SUPPORT is growing for a challenge to the Uniting Church’s sale of three Ballarat churches to pay off millions of dollars worth of debt.
Uniting Church parishioner Joan Chambers handed a submission to state Attorney-General Robert Clark last week to try and seek ways to block the sale.
In her submission, Ms Chambers asked that Mr Clark appoint an administrator to investigate the church’s finances and investigate the legality of its actions.
It comes as the congregation of St Stephen’s church in Williamstown filed a lawsuit to try and block the sale of the 130 year-old building.
Ms Chambers said she was hoping to speak to retired County Court judge Ross Howie, who is leading the lawsuit, about whether it would apply to the Ballarat sale.
Mr Howie is reported to be challenging the Williamstown sale on the grounds it failed to observe the ‘’rules of natural justice’’.
The Uniting Church has put 56 properties from across the state on the auction block to clear a $37 million debt incurred after the collapse of Acacia College last year.
Ms Chambers said she had been overwhelmed by the support she had received since first raising the issue earlier this month.

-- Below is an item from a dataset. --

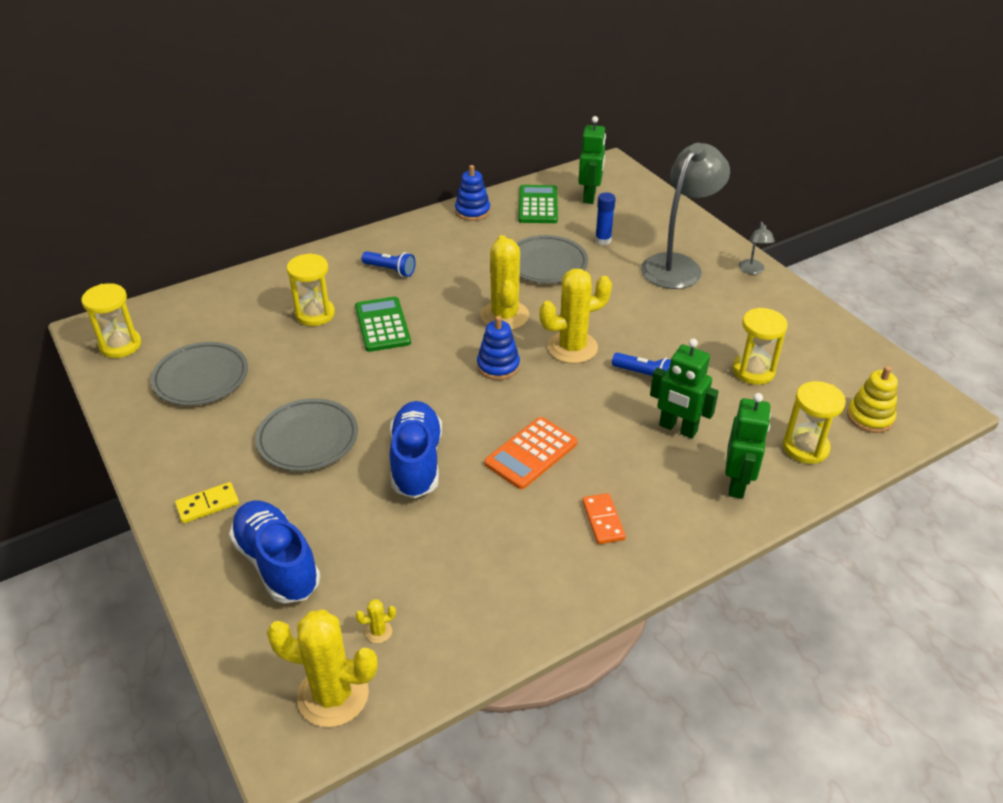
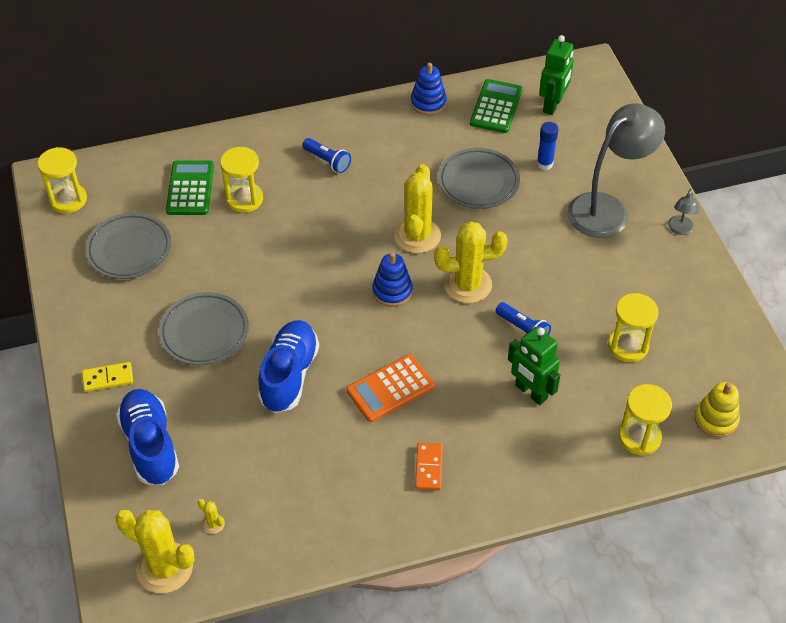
camera: 15 degrees right, 10 degrees up
(378, 632) = (213, 524): yellow cactus -> yellow cactus turned 45 degrees clockwise
(382, 325) = (302, 223): green calculator -> green calculator (190, 188)
(737, 484) = (560, 459): green robot -> none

“I can’t believe it. People have been ringing up from wherever they are because they’re feeling so shocked,” she said.
“I didn’t realise so many others didn’t know it was going on. They felt helpless.”
Ms Chambers said while she could not afford any legal action, she still felt she had to do something to try and save the three buildings.
“I can’t assure them I can do anything. But I’m going to keep trying until my last breath,” she said.
The Uniting Church has acknowledged the sale “will cause upheaval and upset for some across our community”, but believes it is necessary to maintain the church’s future.